People use trading and investing interchangeably but both aren’t one and the same. In fact, the former follows the latter. Trading in stocks is entirely different from trading in futures options, as the latter requires immense knowledge about derivative markets. So, before we jump any further, let’s comprehend what are futures options in the derivative market.
Simply put, futures are a derivative contract between a buyer and a seller. Here, the contract is made to either buy or sell a security or any underlying asset class at a preset price on a future set date. Options are another type of derivative product that allows buying or selling of the underlying asset at a futuristic date but no obligations are in place. Traders don’t need to open a demat account to trade futures options. A brokerage account would suffice.
Since futures have the obligation to fulfill the deal, there’s more risk involved compared to options.
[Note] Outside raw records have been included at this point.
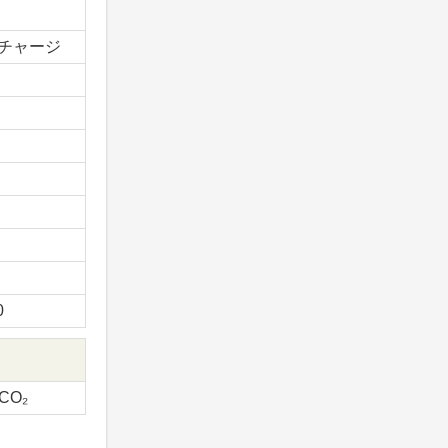
チャージ
0
-CO₂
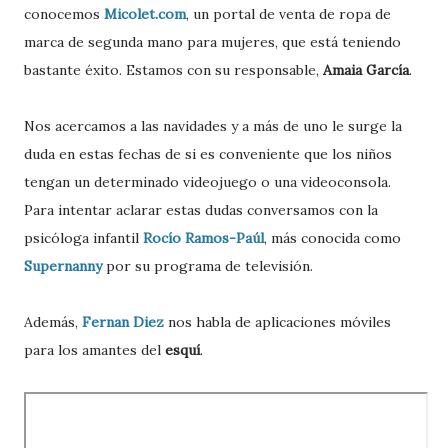
conocemos
Micolet.com
, un portal de venta de ropa de
marca de segunda mano para mujeres, que está teniendo
bastante éxito. Estamos con su responsable,
Amaia García
.
Nos acercamos a las navidades y a más de uno le surge la
duda en estas fechas de si es conveniente que los niños
tengan un determinado videojuego o una videoconsola.
Para intentar aclarar estas dudas conversamos con la
psicóloga infantil
Rocío Ramos-Paúl
, más conocida como
Supernanny
por su programa de televisión.
Además,
Fernan Diez
nos habla de aplicaciones móviles
para los amantes del
esquí
.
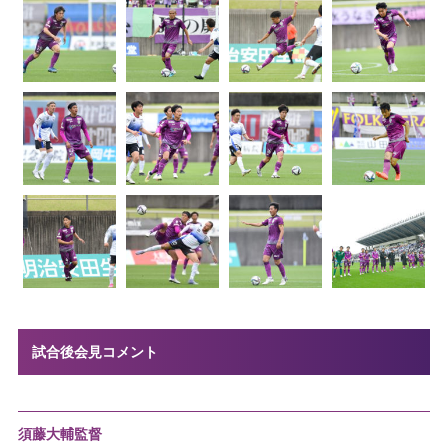
試合後会見コメント
須藤大輔監督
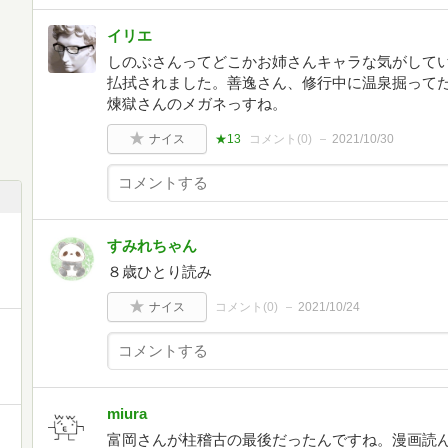
イリエ
しのぶさんってどこかお姉さんキャラな気がして
払拭されました。善逸さん、修行中に温泉掘って
煉獄さんのメガネっすね。
ナイス
★13
コメント(
0
)
2021/10/30
すみれちゃん
８歳ひとり読み
ナイス
コメント(
0
)
2021/10/24
miura
富岡さんが柱稽古の最後だったんですね。漫画読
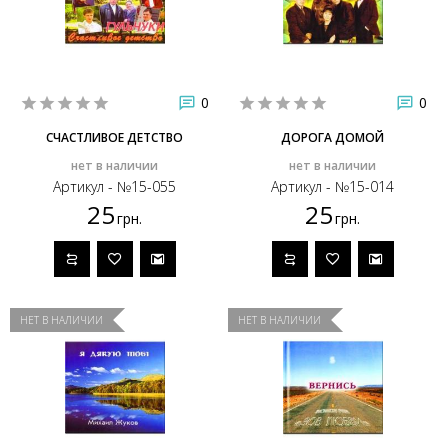
0
0
СЧАСТЛИВОЕ ДЕТСТВО
ДОРОГА ДОМОЙ
нет в наличии
нет в наличии
Артикул - №15-055
Артикул - №15-014
25
25
грн.
грн.
НЕТ В НАЛИЧИИ
НЕТ В НАЛИЧИИ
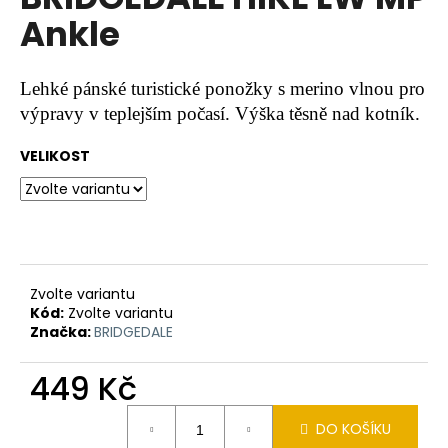
je
a
Ankle
0,0
z
j
5
í
hvězdiček.
Lehké pánské turistické ponožky s merino vlnou pro
t
výpravy v teplejším počasí. Výška těsně nad kotník.
?
VELIKOST
HLEDAT
Zvolte variantu
Kód:
Zvolte variantu
D
Značka:
BRIDGEDALE
o
p
449 Kč
o
r
Měrná
u
DO KOŠÍKU
cena:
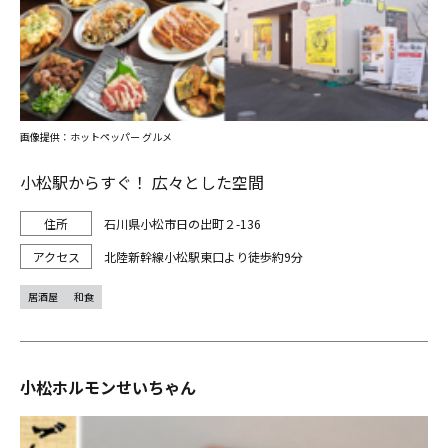
画像提供：ホットペッパー グルメ
小松駅からすぐ！ 広々とした空間
石川県小松市日の出町２-136
北陸新幹線小松駅東口より徒歩約9分
居酒屋
和食
小松ホルモンせいちゃん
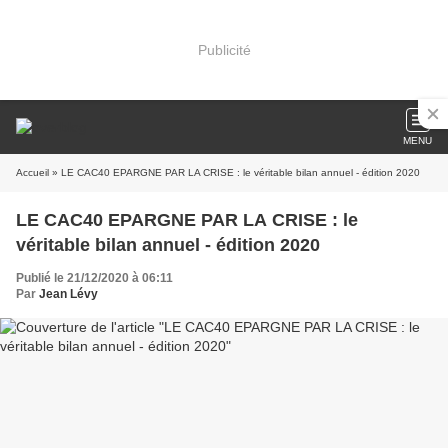
Publicité
MENU
Accueil
» LE CAC40 EPARGNE PAR LA CRISE : le véritable bilan annuel - édition 2020
LE CAC40 EPARGNE PAR LA CRISE : le
véritable bilan annuel - édition 2020
Publié le 21/12/2020 à 06:11
Par
Jean Lévy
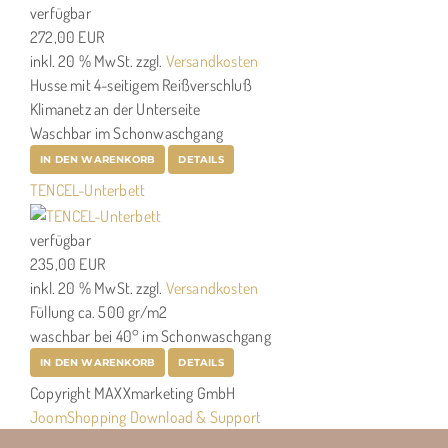
verfügbar
272,00 EUR
inkl. 20 % MwSt.
zzgl.
Versandkosten
Husse mit 4-seitigem Reißverschluß
Klimanetz an der Unterseite
Waschbar im Schonwaschgang
IN DEN WARENKORB
DETAILS
TENCEL-Unterbett
verfügbar
235,00 EUR
inkl. 20 % MwSt.
zzgl.
Versandkosten
Füllung ca. 500 gr/m2
waschbar bei 40° im Schonwaschgang
IN DEN WARENKORB
DETAILS
Copyright MAXXmarketing GmbH
JoomShopping Download & Support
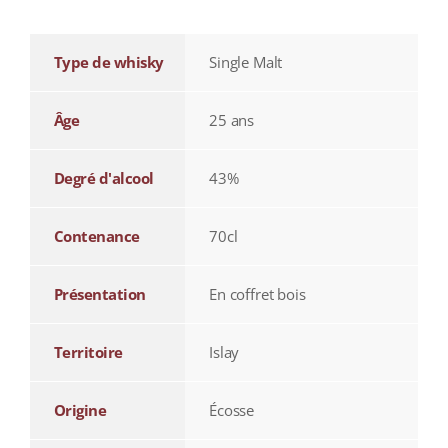
Type de whisky
Single Malt
Âge
25 ans
Degré d'alcool
43%
Contenance
70cl
Présentation
En coffret bois
Territoire
Islay
Origine
Écosse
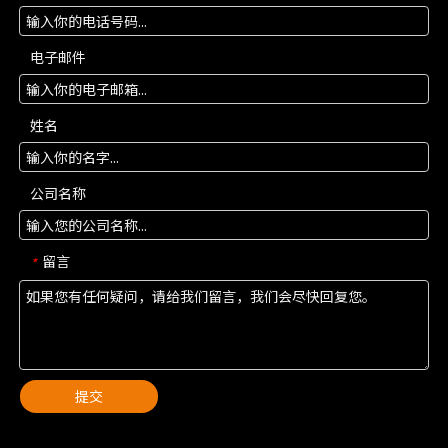
电子邮件
姓名
公司名称
留言
*
提交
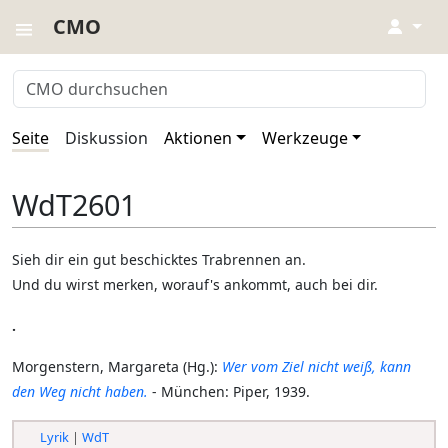
CMO
↓
Seite
Diskussion
Aktionen
Werkzeuge
WdT2601
Sieh dir ein gut beschicktes Trabrennen an.
Und du wirst merken, worauf's ankommt, auch bei dir.
.
Morgenstern, Margareta (Hg.):
Wer vom Ziel nicht weiß, kann
den Weg nicht haben.
- München: Piper, 1939.
Lyrik
|
WdT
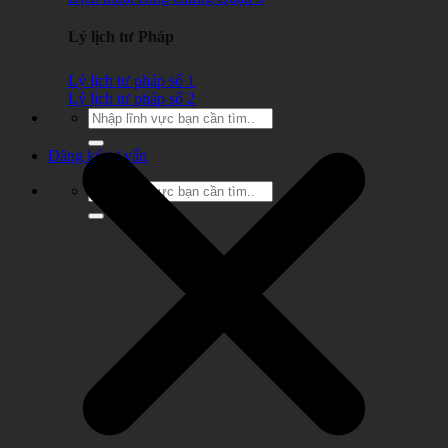
Lý lịch tư Pháp
Lý lịch tư pháp số 1
Lý lịch tư pháp số 2
Đăng ký tư vấn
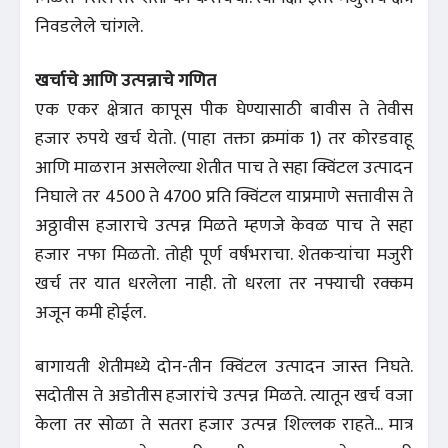
निवडलेले चांगले.
खर्चाचे आणि उत्पन्नाचे गणित
एक एकर क्षेत्रात कापूस पीक घेण्यासाठी बावीस ते तेवीस
हजार रुपये खर्च येतो. (पाहा तक्ता क्रमांक 1) तर कोरडवाहू
आणि माळरान असलेल्या शेतीत पाच ते सहा क्विंटल उत्पादन
निघाले तर 4500 ते 4700 प्रति क्विंटल याप्रमाणे सत्तावीस ते
अठ्ठावीस हजाराचे उत्पन्न मिळते म्हणजे केवळ पाच ते सहा
हजार नफा मिळतो. तोही पूर्ण वर्षभराचा. शेतकऱ्यांचा मजुरी
खर्च तर यात धरलेला नाही. तो धरला तर नफ्याची रक्कम
अजून कमी होईल.
बागायती शेतीमध्ये दोन-तीन क्विंटल उत्पादन जास्त निघते.
सदोतीस ते अडोतीस हजारांचे उत्पन्न मिळते. त्यातून खर्च वजा
केला तर सोळा ते सतरा हजार उत्पन्न शिल्लक राहते... मात्र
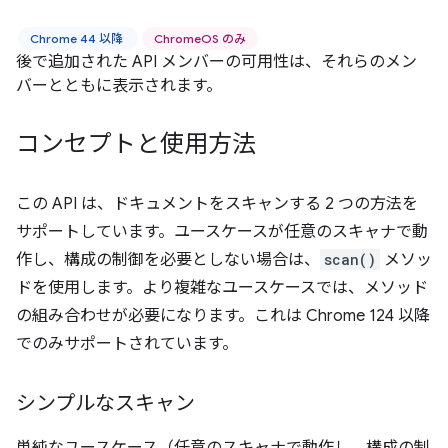
Chrome 44 以降
ChromeOS のみ
後で追加された API メンバーの可用性は、それらのメン
バーとともに表示されます。
コンセプトと使用方法
この API は、ドキュメントをスキャンする 2 つの方法を
サポートしています。ユースケースが任意のスキャナで動
作し、構成の制御を必要としない場合は、
scan()
メソッ
ドを使用します。より複雑なユースケースでは、メソッド
の組み合わせが必要になります。これは Chrome 124 以降
でのみサポートされています。
シンプルなスキャン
However, both these derivatives are handy for traders who want to trade underlying assets, speculate the future markets, and hedge against risks.
Generally, futures can be traded by anyone if they have profound knowledge and expertise with respect to the derivative markets. The concept of futures came into existence after being started by institutional buyers like banks, wealth management and insurance companies, hedge funds, etc. These financial players manage and operate the prices at both the ends by setting up the prices beforehand to avoid risks caused by market swings. Some of the most common types of investors who invest in futures are spectators and hedgers. Even retail buyers invest in futures to gain advantage and share of profits from the price swings of futures.
Speculators are none other than daily traders and interested individuals who want to gain swift returns on betting the price movements in advance. Irrespective of the umbrella speculators fall under, the main motto behind their inclusion is to gain profits. Future trading also uses technical and fundamental analysis for determining or pre-fixing future prices like stock trading. The trade volume created by speculators results in liquidity for the hedgers.
Some of the examples of hedgers are oil companies, farmers, food producing and shipping companies, etc. Since exports-imports take more time to deliver the products, such companies are also considered as hedgers. They take the future market into consideration whilst deciding their next move concerning price changes. The reason is they are vulnerable to ups and downs in the price down the line. Hence, they lock the price beforehand to secure your price from risks, volatility, and market swings. This is more or less like an insurance where you pay for it to prefix the price to buy or sell at a futuristic date in the market. Moreover, even stock traders invest in futures as well to secure your portfolio from plummeting markets.
Any trader with a brokerage account can invest in or trade options. In this market, there are multiple players who mainly deal with options like market makers, retail traders, proprietary traders, institutional investors, brokers-dealers, etc. To begin with, retail investors or traders are none other than regular traders like you and other individuals who like to trade. These traders invest in options to grab profits for their personal gratification.
Institutional investors are hedge funds, endowments, mutual funds, etc. They trade or invest in futures options to speculate or hedge their positions in the market. Brokers-dealers are those who invest in or facilitate trade on behalf of the traders. Their objective is to give the traders the best outcome upon trade execution.
Finally, the market makers, another biggest financial player in the futures options market. The list includes trading companies, banks, etc. While making bids, buying, and selling for their own firms, these market makers enjoy their share of returns from the price differences. Upon buying and selling, these market makers also generate liquidity in the market as well.